A complete list of our publications is available on Google Scholar, please find below our highlighted work (we strongly support Open Access).


Fernholz, M.H.P., Guggiana Nilo, D. A., Bonhoeffer, T., Kist, A. M.  (2024). DeepD3, an open framework for automated quantification of dendritic spines – PLOS Computational Biology
Article / Code / Datasets / Model Zoo / Contribute

This work tackles the automated quantification of a crucial structure in the brain: dendritic spines, critical to many functions of the brain such as learning and memory. We introduce DeepD3, an open-source tool that uses deep learning to automatically and accurately quantify dendritic spines. Trained on a diverse range of data, annotated by multiple experts under various experimental conditions, DeepD3 is not only efficient and reliable but also transparent and adaptable to different research needs.
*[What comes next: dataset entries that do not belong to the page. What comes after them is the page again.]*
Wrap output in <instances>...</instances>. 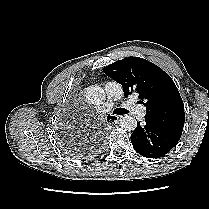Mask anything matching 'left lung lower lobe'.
I'll return each instance as SVG.
<instances>
[{
  "mask_svg": "<svg viewBox=\"0 0 209 209\" xmlns=\"http://www.w3.org/2000/svg\"><path fill=\"white\" fill-rule=\"evenodd\" d=\"M183 128L163 125L145 117L144 124L137 122L131 134L133 148L147 158H160L178 143Z\"/></svg>",
  "mask_w": 209,
  "mask_h": 209,
  "instance_id": "obj_1",
  "label": "left lung lower lobe"
}]
</instances>
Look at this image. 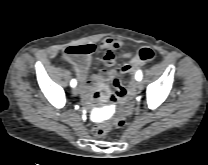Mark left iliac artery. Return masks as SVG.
<instances>
[{"label":"left iliac artery","mask_w":208,"mask_h":165,"mask_svg":"<svg viewBox=\"0 0 208 165\" xmlns=\"http://www.w3.org/2000/svg\"><path fill=\"white\" fill-rule=\"evenodd\" d=\"M136 80L137 81H140L141 79H142V72L141 71H138L137 73H136Z\"/></svg>","instance_id":"44dca946"}]
</instances>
Darvish, M. & Kist, A. M.  (2024). A Generative Method for a Laryngeal Biosignal – Journal of Voice
Article / GIF

We introduce a new method that uses Variational Autoencoders (VAEs) to create synthetic endoscopic footage that closely resemble real ones, providing a useful resource for researchers and clinicians. We further show that using a vector describing the glottis opening (glottal opening vector, GIOVe) we can arbitrary close and open the glottis while maintaining the overall laryngeal anatomy. With that, we show that we can create artificially glottal area waveforms of any given frequency.
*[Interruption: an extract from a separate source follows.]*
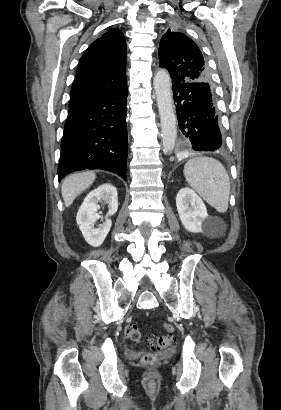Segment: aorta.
<instances>
[{"label": "aorta", "mask_w": 281, "mask_h": 410, "mask_svg": "<svg viewBox=\"0 0 281 410\" xmlns=\"http://www.w3.org/2000/svg\"><path fill=\"white\" fill-rule=\"evenodd\" d=\"M153 83L161 122L162 147L165 153H170L177 139V120L168 72L164 69L157 71Z\"/></svg>", "instance_id": "762f6f07"}]
</instances>
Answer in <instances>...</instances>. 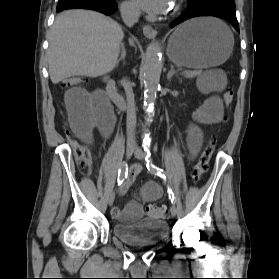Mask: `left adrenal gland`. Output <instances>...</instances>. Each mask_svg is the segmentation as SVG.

Hauser, S.L., Brosig, J., Murthy, B., Attardo, A. ,Kist, A. M.  (2024). Implicit neural representations in light microscopy – Biomedical Optics Express.
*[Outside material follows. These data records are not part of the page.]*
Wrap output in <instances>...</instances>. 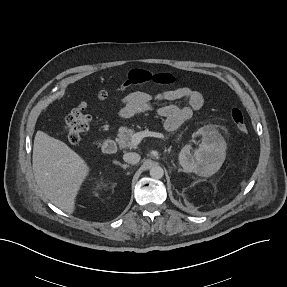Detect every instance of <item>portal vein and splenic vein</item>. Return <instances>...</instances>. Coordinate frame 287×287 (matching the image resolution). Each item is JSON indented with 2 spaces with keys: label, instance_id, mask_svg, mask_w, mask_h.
I'll return each mask as SVG.
<instances>
[{
  "label": "portal vein and splenic vein",
  "instance_id": "obj_1",
  "mask_svg": "<svg viewBox=\"0 0 287 287\" xmlns=\"http://www.w3.org/2000/svg\"><path fill=\"white\" fill-rule=\"evenodd\" d=\"M144 137L164 138V135L158 132L144 130V131L133 134L131 138V143L136 146L142 141Z\"/></svg>",
  "mask_w": 287,
  "mask_h": 287
}]
</instances>
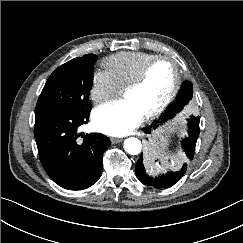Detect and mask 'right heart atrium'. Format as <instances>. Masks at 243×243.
Instances as JSON below:
<instances>
[{"label": "right heart atrium", "mask_w": 243, "mask_h": 243, "mask_svg": "<svg viewBox=\"0 0 243 243\" xmlns=\"http://www.w3.org/2000/svg\"><path fill=\"white\" fill-rule=\"evenodd\" d=\"M121 92L122 88L108 70L97 69L93 73L89 94L95 104L100 105L108 102L118 97Z\"/></svg>", "instance_id": "d8ad5b80"}]
</instances>
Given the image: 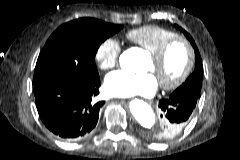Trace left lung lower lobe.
<instances>
[{
    "label": "left lung lower lobe",
    "mask_w": 240,
    "mask_h": 160,
    "mask_svg": "<svg viewBox=\"0 0 240 160\" xmlns=\"http://www.w3.org/2000/svg\"><path fill=\"white\" fill-rule=\"evenodd\" d=\"M198 99L189 95L171 94L167 99L159 101L162 110L161 117L164 118L165 129L159 136L150 134L155 139H168L176 136L185 126Z\"/></svg>",
    "instance_id": "obj_1"
}]
</instances>
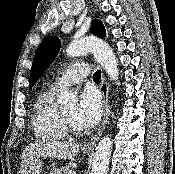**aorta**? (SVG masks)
<instances>
[{"label": "aorta", "mask_w": 175, "mask_h": 174, "mask_svg": "<svg viewBox=\"0 0 175 174\" xmlns=\"http://www.w3.org/2000/svg\"><path fill=\"white\" fill-rule=\"evenodd\" d=\"M66 52L70 57H78L91 52L96 61L106 71L109 78L112 81L118 80L119 69L116 56L110 46L101 39L96 37H84L80 40L73 41L69 44ZM57 101L62 105H71L76 103L77 97L66 88H62L59 91ZM111 152V138L109 136L103 137L95 149L92 171L90 174L108 173Z\"/></svg>", "instance_id": "762f6f07"}]
</instances>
In this work, we explore the use of implicit neural representations in light microscopy using the SIREN networks introduced by Sitzmann et al.. Here, we use SIRENs (MLPs with sine activation functions) to predict intermediate planes across multiple micrometers and automatically correct motion artifacts while denoising images. Although SIRENs can affect noise statistics, this issue is mitigated using a denoising neural network, as demonstrated by the recovery of dendritic spines.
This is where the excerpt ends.